▶ **Human pose keypoint data**:
※
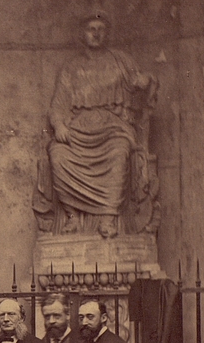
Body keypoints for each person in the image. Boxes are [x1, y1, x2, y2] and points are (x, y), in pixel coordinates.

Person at [33, 12, 158, 239]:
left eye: (101, 29)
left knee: (119, 152)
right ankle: (72, 216)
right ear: (82, 34)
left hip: (113, 130)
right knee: (58, 155)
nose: (96, 33)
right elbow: (57, 105)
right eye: (91, 29)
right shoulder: (71, 68)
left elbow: (141, 82)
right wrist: (59, 126)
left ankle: (108, 217)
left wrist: (146, 81)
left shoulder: (121, 61)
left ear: (107, 33)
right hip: (79, 131)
※
▶ **WHAT YOU SHOULD DO**: In your copy, include no pictures, but reproduce all records exactly.

▶ **EXERCISE OUTPUT**:
Body keypoints for each person in the image. Boxes are [x1, y1, x2, y2] and points are (x, y), in pixel coordinates.

Person at [33, 12, 158, 239]:
left eye: (101, 29)
left knee: (119, 152)
right ankle: (72, 216)
right ear: (82, 34)
left hip: (113, 130)
right knee: (58, 155)
nose: (96, 33)
right elbow: (57, 105)
right eye: (91, 29)
right shoulder: (71, 68)
left elbow: (141, 82)
right wrist: (59, 126)
left ankle: (108, 217)
left wrist: (146, 81)
left shoulder: (121, 61)
left ear: (107, 33)
right hip: (79, 131)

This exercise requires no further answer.